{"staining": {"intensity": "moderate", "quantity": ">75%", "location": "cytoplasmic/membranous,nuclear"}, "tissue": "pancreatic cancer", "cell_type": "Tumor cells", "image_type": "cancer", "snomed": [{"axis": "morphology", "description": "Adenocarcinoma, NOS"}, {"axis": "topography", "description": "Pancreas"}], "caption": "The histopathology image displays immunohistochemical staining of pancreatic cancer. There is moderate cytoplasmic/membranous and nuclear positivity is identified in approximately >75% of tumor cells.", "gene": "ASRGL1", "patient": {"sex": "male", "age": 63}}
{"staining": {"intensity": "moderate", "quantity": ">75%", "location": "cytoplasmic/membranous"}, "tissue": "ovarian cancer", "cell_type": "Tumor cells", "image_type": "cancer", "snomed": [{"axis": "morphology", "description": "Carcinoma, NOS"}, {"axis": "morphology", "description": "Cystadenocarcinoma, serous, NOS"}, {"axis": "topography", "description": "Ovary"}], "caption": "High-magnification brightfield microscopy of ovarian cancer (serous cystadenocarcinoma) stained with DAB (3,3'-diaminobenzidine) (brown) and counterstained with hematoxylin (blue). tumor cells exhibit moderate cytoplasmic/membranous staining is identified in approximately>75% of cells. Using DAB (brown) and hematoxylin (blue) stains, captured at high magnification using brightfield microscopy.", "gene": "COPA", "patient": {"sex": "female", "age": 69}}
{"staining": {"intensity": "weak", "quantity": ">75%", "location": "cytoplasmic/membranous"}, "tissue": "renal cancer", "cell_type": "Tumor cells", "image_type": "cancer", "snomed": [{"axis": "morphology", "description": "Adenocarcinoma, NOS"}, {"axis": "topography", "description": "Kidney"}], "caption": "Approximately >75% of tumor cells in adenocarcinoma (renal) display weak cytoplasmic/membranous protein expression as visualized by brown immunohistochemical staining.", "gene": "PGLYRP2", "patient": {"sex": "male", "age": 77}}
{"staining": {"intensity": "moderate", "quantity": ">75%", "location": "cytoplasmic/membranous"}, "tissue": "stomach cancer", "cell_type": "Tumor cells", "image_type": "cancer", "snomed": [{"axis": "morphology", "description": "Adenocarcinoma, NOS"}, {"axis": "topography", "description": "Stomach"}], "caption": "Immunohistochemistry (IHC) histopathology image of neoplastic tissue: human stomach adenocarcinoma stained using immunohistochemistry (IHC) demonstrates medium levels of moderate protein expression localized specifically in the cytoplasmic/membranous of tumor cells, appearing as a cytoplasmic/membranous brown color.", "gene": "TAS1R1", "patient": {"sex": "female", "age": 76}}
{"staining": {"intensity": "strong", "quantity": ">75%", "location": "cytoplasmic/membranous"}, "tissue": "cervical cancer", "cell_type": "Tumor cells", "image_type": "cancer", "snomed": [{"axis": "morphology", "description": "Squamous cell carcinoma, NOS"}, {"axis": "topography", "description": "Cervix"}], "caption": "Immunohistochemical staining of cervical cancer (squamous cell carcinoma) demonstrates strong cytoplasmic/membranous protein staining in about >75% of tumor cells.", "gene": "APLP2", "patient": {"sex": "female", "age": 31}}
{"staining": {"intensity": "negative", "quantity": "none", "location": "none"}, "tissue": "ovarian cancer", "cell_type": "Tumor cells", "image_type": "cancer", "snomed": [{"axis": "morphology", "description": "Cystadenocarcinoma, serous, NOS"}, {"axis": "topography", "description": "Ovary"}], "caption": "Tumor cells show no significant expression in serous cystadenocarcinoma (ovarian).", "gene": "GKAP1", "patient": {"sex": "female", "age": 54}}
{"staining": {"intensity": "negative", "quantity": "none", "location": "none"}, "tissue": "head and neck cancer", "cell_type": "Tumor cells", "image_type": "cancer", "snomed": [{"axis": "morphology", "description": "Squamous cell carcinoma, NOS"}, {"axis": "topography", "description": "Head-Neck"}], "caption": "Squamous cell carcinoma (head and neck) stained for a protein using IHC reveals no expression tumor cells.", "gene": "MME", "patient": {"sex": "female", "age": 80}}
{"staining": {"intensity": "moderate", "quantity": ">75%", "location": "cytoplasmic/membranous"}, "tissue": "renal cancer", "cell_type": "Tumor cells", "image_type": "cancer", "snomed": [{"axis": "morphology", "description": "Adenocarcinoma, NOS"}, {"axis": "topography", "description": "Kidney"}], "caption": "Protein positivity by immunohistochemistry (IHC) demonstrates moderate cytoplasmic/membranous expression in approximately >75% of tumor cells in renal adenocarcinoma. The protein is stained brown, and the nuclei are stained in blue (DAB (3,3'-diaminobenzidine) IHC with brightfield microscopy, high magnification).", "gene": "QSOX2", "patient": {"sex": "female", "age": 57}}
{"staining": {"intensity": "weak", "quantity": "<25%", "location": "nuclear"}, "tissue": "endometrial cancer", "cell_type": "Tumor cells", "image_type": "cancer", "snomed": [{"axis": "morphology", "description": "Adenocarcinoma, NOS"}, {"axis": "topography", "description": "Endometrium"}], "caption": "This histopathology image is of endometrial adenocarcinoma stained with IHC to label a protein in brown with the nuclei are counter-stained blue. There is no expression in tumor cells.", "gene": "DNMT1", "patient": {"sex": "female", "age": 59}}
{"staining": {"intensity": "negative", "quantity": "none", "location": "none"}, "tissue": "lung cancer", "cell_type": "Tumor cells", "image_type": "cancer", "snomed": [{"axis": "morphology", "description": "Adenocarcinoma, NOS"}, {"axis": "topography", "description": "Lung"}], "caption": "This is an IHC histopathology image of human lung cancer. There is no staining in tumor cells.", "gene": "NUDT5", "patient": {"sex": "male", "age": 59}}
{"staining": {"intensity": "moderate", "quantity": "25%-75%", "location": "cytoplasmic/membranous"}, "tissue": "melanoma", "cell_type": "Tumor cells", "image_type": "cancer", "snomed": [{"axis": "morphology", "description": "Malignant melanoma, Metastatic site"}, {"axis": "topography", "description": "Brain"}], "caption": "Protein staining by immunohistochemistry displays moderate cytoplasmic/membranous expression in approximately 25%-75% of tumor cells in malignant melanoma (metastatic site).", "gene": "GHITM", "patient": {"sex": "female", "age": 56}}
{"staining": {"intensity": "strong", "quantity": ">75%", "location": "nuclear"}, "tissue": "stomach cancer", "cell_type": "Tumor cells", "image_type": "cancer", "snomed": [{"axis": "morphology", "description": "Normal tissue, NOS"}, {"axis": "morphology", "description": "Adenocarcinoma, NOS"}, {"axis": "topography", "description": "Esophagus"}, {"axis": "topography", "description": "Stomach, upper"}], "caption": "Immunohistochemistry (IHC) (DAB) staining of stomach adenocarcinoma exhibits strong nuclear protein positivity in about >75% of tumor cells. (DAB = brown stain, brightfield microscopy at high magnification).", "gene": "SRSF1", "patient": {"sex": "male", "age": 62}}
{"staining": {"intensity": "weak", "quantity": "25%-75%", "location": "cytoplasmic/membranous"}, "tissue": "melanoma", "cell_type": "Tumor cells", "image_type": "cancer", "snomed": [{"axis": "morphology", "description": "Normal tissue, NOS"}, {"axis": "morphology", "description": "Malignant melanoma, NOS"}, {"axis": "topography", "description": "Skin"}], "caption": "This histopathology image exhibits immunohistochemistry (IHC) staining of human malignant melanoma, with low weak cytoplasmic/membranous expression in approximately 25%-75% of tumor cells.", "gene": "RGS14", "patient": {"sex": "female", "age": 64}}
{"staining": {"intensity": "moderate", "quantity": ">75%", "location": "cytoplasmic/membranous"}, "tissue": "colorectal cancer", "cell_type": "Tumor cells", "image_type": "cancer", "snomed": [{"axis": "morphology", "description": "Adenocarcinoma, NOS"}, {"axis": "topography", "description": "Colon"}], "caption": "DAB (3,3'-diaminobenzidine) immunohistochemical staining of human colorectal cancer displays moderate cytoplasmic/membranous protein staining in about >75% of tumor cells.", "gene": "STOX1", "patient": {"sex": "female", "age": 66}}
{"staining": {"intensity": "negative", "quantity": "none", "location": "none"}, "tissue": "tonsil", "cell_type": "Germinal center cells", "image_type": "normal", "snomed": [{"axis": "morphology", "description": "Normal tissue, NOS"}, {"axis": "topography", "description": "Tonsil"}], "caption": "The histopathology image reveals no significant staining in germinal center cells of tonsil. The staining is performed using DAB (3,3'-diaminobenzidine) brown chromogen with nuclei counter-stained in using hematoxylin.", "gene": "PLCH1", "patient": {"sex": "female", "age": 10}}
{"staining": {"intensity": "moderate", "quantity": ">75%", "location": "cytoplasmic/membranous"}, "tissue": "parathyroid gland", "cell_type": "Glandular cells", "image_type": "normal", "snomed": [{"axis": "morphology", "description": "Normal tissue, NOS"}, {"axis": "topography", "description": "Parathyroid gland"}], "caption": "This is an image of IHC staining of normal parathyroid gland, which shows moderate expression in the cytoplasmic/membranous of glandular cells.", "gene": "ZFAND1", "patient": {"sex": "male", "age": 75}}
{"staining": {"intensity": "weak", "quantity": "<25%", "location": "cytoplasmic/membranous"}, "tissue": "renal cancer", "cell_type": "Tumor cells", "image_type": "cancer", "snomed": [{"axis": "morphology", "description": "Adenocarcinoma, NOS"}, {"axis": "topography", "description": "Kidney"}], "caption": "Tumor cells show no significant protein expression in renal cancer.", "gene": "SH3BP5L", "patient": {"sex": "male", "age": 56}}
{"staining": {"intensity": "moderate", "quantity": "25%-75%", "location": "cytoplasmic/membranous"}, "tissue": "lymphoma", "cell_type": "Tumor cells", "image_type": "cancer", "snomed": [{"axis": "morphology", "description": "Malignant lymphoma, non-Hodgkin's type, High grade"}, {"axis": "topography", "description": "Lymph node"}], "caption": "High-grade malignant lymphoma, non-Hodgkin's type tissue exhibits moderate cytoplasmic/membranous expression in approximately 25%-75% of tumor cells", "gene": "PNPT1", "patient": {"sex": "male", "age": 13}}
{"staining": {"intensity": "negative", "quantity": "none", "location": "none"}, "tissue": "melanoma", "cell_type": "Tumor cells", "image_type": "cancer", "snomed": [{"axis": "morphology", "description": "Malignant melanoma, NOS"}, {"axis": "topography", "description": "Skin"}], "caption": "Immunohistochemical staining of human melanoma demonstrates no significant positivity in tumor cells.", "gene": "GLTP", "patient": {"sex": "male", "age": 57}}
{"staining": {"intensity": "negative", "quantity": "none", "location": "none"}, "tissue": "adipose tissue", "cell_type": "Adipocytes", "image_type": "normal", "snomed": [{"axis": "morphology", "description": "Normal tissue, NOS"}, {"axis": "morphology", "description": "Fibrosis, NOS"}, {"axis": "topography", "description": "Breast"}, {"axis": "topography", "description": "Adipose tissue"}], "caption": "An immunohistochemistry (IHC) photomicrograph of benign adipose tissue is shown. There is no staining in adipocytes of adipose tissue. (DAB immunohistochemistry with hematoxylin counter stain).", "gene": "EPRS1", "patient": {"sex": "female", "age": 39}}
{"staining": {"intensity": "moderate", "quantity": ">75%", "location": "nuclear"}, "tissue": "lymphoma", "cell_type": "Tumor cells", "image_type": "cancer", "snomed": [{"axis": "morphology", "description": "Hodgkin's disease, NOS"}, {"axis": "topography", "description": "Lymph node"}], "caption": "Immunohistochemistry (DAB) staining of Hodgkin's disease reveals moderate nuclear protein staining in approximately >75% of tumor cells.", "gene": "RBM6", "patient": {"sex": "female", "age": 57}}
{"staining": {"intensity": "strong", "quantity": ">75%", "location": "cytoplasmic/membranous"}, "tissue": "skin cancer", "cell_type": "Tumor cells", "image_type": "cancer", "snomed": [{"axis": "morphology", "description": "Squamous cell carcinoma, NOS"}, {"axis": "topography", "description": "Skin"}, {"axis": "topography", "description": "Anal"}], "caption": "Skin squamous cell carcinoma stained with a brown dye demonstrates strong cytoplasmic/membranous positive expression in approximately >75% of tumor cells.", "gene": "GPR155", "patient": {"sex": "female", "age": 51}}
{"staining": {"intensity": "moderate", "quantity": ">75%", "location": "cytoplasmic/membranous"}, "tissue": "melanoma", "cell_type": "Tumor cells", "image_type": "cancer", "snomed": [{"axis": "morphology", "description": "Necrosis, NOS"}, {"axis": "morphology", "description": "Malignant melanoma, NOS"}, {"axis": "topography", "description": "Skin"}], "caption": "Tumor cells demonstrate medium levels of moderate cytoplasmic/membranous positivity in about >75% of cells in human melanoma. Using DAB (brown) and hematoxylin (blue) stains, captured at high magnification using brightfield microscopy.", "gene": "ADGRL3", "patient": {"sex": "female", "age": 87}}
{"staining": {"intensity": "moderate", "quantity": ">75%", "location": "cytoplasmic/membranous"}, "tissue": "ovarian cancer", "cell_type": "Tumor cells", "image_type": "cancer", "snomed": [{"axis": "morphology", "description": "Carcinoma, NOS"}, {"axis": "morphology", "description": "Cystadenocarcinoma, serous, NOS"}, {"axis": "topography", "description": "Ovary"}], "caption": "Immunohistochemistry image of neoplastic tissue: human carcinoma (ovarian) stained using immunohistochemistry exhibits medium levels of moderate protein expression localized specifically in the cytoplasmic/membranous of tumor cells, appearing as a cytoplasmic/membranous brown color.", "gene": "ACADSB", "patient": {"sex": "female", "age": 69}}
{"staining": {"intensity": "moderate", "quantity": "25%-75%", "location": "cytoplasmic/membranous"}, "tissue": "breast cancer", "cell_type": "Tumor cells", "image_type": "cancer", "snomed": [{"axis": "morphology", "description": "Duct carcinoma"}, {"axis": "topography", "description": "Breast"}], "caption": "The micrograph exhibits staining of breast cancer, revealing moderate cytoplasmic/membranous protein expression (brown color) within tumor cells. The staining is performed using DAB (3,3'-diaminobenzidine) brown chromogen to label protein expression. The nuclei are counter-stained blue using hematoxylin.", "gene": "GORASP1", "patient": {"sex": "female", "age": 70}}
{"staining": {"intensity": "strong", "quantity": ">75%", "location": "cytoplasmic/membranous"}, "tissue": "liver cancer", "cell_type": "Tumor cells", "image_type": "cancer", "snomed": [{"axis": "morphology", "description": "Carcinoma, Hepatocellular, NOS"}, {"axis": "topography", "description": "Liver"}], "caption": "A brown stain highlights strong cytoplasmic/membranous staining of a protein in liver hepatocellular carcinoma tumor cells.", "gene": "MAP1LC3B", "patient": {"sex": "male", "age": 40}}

= = = =

*Task brief*:
Within the entries, find all lines holding "chromogen" and copy each one.

*Solution below*:
{"staining": {"intensity": "negative", "quantity": "none", "location": "none"}, "tissue": "tonsil", "cell_type": "Germinal center cells", "image_type": "normal", "snomed": [{"axis": "morphology", "description": "Normal tissue, NOS"}, {"axis": "topography", "description": "Tonsil"}], "caption": "The histopathology image reveals no significant staining in germinal center cells of tonsil. The staining is performed using DAB (3,3'-diaminobenzidine) brown chromogen with nuclei counter-stained in using hematoxylin.", "gene": "PLCH1", "patient": {"sex": "female", "age": 10}}
{"staining": {"intensity": "moderate", "quantity": "25%-75%", "location": "cytoplasmic/membranous"}, "tissue": "breast cancer", "cell_type": "Tumor cells", "image_type": "cancer", "snomed": [{"axis": "morphology", "description": "Duct carcinoma"}, {"axis": "topography", "description": "Breast"}], "caption": "The micrograph exhibits staining of breast cancer, revealing moderate cytoplasmic/membranous protein expression (brown color) within tumor cells. The staining is performed using DAB (3,3'-diaminobenzidine) brown chromogen to label protein expression. The nuclei are counter-stained blue using hematoxylin.", "gene": "GORASP1", "patient": {"sex": "female", "age": 70}}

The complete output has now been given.